» About this exercise
Write out the text from each of the items below word for word, and leave the pictures out.
• • • • •
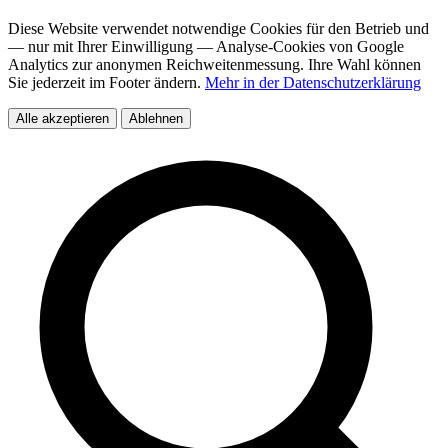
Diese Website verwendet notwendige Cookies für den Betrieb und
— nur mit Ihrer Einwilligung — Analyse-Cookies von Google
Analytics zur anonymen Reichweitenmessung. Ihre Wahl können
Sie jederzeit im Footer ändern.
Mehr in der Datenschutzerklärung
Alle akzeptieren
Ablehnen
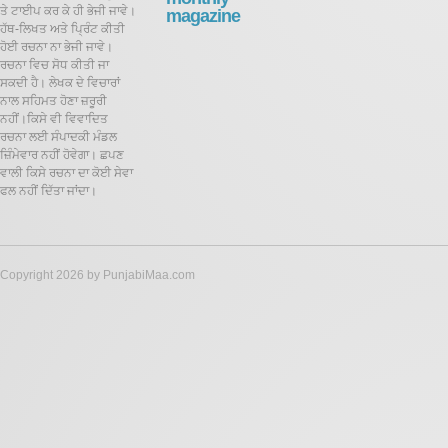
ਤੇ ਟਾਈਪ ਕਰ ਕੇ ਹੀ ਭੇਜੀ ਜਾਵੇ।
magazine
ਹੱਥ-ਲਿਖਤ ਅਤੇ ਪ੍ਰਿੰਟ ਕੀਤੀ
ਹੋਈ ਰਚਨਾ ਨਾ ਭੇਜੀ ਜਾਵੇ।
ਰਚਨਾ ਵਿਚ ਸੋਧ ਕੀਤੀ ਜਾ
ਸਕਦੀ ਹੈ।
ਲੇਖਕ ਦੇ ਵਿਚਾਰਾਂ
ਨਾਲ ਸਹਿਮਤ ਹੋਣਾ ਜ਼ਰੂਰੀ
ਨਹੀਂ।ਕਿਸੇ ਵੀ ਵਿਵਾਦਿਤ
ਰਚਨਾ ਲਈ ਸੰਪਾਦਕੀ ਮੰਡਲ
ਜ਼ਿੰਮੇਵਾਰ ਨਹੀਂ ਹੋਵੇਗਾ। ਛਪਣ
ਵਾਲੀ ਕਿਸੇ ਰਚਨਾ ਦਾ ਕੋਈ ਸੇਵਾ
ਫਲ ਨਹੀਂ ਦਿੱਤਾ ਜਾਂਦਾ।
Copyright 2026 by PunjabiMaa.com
• • • • •
» The answer
Diese Website verwendet notwendige Cookies für den Betrieb und
— nur mit Ihrer Einwilligung — Analyse-Cookies von Google
Analytics zur anonymen Reichweitenmessung. Ihre Wahl können
Sie jederzeit im Footer ändern.
Mehr in der Datenschutzerklärung
Alle akzeptieren
Ablehnen
ਤੇ ਟਾਈਪ ਕਰ ਕੇ ਹੀ ਭੇਜੀ ਜਾਵੇ।
magazine
ਹੱਥ-ਲਿਖਤ ਅਤੇ ਪ੍ਰਿੰਟ ਕੀਤੀ
ਹੋਈ ਰਚਨਾ ਨਾ ਭੇਜੀ ਜਾਵੇ।
ਰਚਨਾ ਵਿਚ ਸੋਧ ਕੀਤੀ ਜਾ
ਸਕਦੀ ਹੈ।
ਲੇਖਕ ਦੇ ਵਿਚਾਰਾਂ
ਨਾਲ ਸਹਿਮਤ ਹੋਣਾ ਜ਼ਰੂਰੀ
ਨਹੀਂ।ਕਿਸੇ ਵੀ ਵਿਵਾਦਿਤ
ਰਚਨਾ ਲਈ ਸੰਪਾਦਕੀ ਮੰਡਲ
ਜ਼ਿੰਮੇਵਾਰ ਨਹੀਂ ਹੋਵੇਗਾ। ਛਪਣ
ਵਾਲੀ ਕਿਸੇ ਰਚਨਾ ਦਾ ਕੋਈ ਸੇਵਾ
ਫਲ ਨਹੀਂ ਦਿੱਤਾ ਜਾਂਦਾ।
Copyright 2026 by PunjabiMaa.com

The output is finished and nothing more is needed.